▶ **PROBLEM STATEMENT**: Retype, exactly as they appear below, the lines between the line holding "namespace SubscriberA" and the line holding "Console.ReadLine();", both ends included.

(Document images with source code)

━━━━━━━━━━━━━━━━━━━━

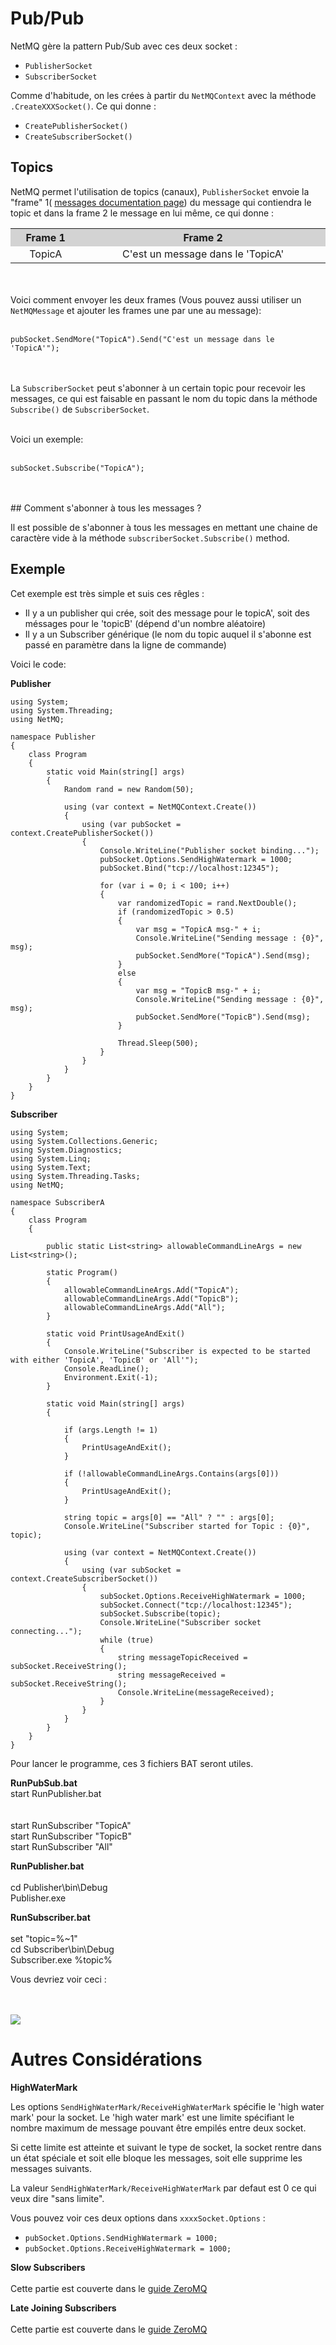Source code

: Pub/Pub
=====

NetMQ gère la pattern Pub/Sub avec ces deux socket :

+ <code>PublisherSocket</code>
+ <code>SubscriberSocket</code>

Comme d'habitude, on les crées à partir du <code>NetMQContext</code> avec la méthode <code>.CreateXXXSocket()</code>.
Ce qui donne : 

+ <code>CreatePublisherSocket()</code>
+ <code>CreateSubscriberSocket()</code>


## Topics

NetMQ permet l'utilisation de topics (canaux), <code>PublisherSocket</code> envoie la "frame" 1( [messages documentation page](https://github.com/zeromq/netmq/blob/master/docs/message.md)) du message qui contiendra le topic et dans la frame 2 le message en lui même, ce qui donne :

<table CellSpacing="0" Padding="0">
<tr bgcolor="LightGray">
<th width="100px" style="text-align:center; ">Frame 1</th>
<th width="400px" style="text-align:center; ">Frame 2</th>
</tr>
<tr>
<td width="80px" style="text-align:center; ">TopicA</td>
<td width="400px" style="text-align:center;">C'est un message dans le 'TopicA'</td>
</tr>
</table>

<br/>
<br/>
Voici comment envoyer les deux frames (Vous pouvez aussi utiliser un <code>NetMQMessage</code> et ajouter les frames une par une au message):
<br/>
<br/>


    pubSocket.SendMore("TopicA").Send("C'est un message dans le 'TopicA'");

<br/>
<br/>
La <code>SubscriberSocket</code> peut s'abonner à un certain topic pour recevoir les messages, ce qui est faisable en passant le nom du topic dans la méthode <code>Subscribe()</code> de <code>SubscriberSocket</code>.
<br/>
<br/>

Voici un exemple:
<br/>
<br/>

    subSocket.Subscribe("TopicA");

<br/>
<br/>
## Comment s'abonner à tous les messages ?

Il est possible de s'abonner à tous les messages en mettant une chaine de caractère vide à la méthode <code>subscriberSocket.Subscribe()</code> method. 


## Exemple

Cet exemple est très simple et suis ces rêgles : 

+ Il y a un publisher qui crée, soit des message pour le  topicA', soit des méssages pour le 'topicB' (dépend d'un nombre aléatoire)
+ Il y a un Subscriber générique (le nom du topic auquel il s'abonne est passé en paramètre dans la ligne de commande)

Voici le code:

**Publisher**

    using System;
    using System.Threading;
    using NetMQ;

    namespace Publisher
    {
        class Program
        {
            static void Main(string[] args)
            {
                Random rand = new Random(50);

                using (var context = NetMQContext.Create())
                {
                    using (var pubSocket = context.CreatePublisherSocket())
                    {
                        Console.WriteLine("Publisher socket binding...");
                        pubSocket.Options.SendHighWatermark = 1000;
                        pubSocket.Bind("tcp://localhost:12345");

                        for (var i = 0; i < 100; i++)
                        {
                            var randomizedTopic = rand.NextDouble();
                            if (randomizedTopic > 0.5)
                            {
                                var msg = "TopicA msg-" + i;
                                Console.WriteLine("Sending message : {0}", msg);
                                pubSocket.SendMore("TopicA").Send(msg);
                            }
                            else
                            {
                                var msg = "TopicB msg-" + i;
                                Console.WriteLine("Sending message : {0}", msg);
                                pubSocket.SendMore("TopicB").Send(msg);
                            }

                            Thread.Sleep(500);
                        }
                    }
                }
            }
        }
    }


**Subscriber**

    using System;
    using System.Collections.Generic;
    using System.Diagnostics;
    using System.Linq;
    using System.Text;
    using System.Threading.Tasks;
    using NetMQ;

    namespace SubscriberA
    {
        class Program
        {

            public static List<string> allowableCommandLineArgs = new List<string>();

            static Program()
            {
                allowableCommandLineArgs.Add("TopicA");
                allowableCommandLineArgs.Add("TopicB");
                allowableCommandLineArgs.Add("All");
            }

            static void PrintUsageAndExit()
            {
                Console.WriteLine("Subscriber is expected to be started with either 'TopicA', 'TopicB' or 'All'");
                Console.ReadLine();
                Environment.Exit(-1);
            }

            static void Main(string[] args)
            {

                if (args.Length != 1)
                {
                    PrintUsageAndExit();
                }

                if (!allowableCommandLineArgs.Contains(args[0]))
                {
                    PrintUsageAndExit();
                }

                string topic = args[0] == "All" ? "" : args[0];
                Console.WriteLine("Subscriber started for Topic : {0}", topic);

                using (var context = NetMQContext.Create())
                {
                    using (var subSocket = context.CreateSubscriberSocket())
                    {
                        subSocket.Options.ReceiveHighWatermark = 1000;
                        subSocket.Connect("tcp://localhost:12345");
                        subSocket.Subscribe(topic);
                        Console.WriteLine("Subscriber socket connecting...");
                        while (true)
                        {
                            string messageTopicReceived = subSocket.ReceiveString();
                            string messageReceived = subSocket.ReceiveString();
                            Console.WriteLine(messageReceived);
                        }
                    }
                }            
            }
        }
    }


Pour lancer le programme, ces 3 fichiers BAT seront utiles.


**RunPubSub.bat**
<br/>
start RunPublisher.bat<br/>
<br/>
<br/>
start RunSubscriber "TopicA"<br/>
start RunSubscriber "TopicB"<br/>
start RunSubscriber "All"<br/>


**RunPublisher.bat**
<br/>
<br/>
cd Publisher\bin\Debug<br/>
Publisher.exe<br/>

**RunSubscriber.bat**
<br/>
<br/>
set "topic=%~1"<br/>
cd Subscriber\bin\Debug<br/>
Subscriber.exe %topic%<br/>



Vous devriez voir ceci :


<br/>
<br/>
<img src="https://raw.githubusercontent.com/zeromq/netmq/master/docs/Images/PubSubUsingTopics.png"/>




Autres Considérations
=====

**HighWaterMark**


Les options <code>SendHighWaterMark/ReceiveHighWaterMark</code> spécifie le 'high water mark' pour la socket. Le 'high water mark' est une limite spécifiant le nombre maximum de message pouvant être empilés entre deux socket.

Si cette limite est atteinte et suivant le type de socket, la socket rentre dans un état spéciale et soit elle bloque les messages, soit elle supprime les messages suivants.

La valeur <code>SendHighWaterMark/ReceiveHighWaterMark</code> par defaut est 0 ce qui veux dire "sans limite".

Vous pouvez voir ces deux options dans <code>xxxxSocket.Options</code> :

+  <code>pubSocket.Options.SendHighWatermark = 1000;</code>
+  <code>pubSocket.Options.ReceiveHighWatermark = 1000;</code>


**Slow Subscribers**
<br/>
<br/>
Cette partie est couverte dans le <a href="http://zguide.zeromq.org/php:chapter5" target="_blank">guide ZeroMQ</a>


**Late Joining Subscribers**
<br/>
<br/>
Cette partie est couverte dans le <a href="http://zguide.zeromq.org/php:chapter5" target="_blank">guide ZeroMQ</a>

━━━━━━━━━━━━━━━━━━━━

▶ **COMPLETED EXERCISE**:
    namespace SubscriberA
    {
        class Program
        {

            public static List<string> allowableCommandLineArgs = new List<string>();

            static Program()
            {
                allowableCommandLineArgs.Add("TopicA");
                allowableCommandLineArgs.Add("TopicB");
                allowableCommandLineArgs.Add("All");
            }

            static void PrintUsageAndExit()
            {
                Console.WriteLine("Subscriber is expected to be started with either 'TopicA', 'TopicB' or 'All'");
                Console.ReadLine();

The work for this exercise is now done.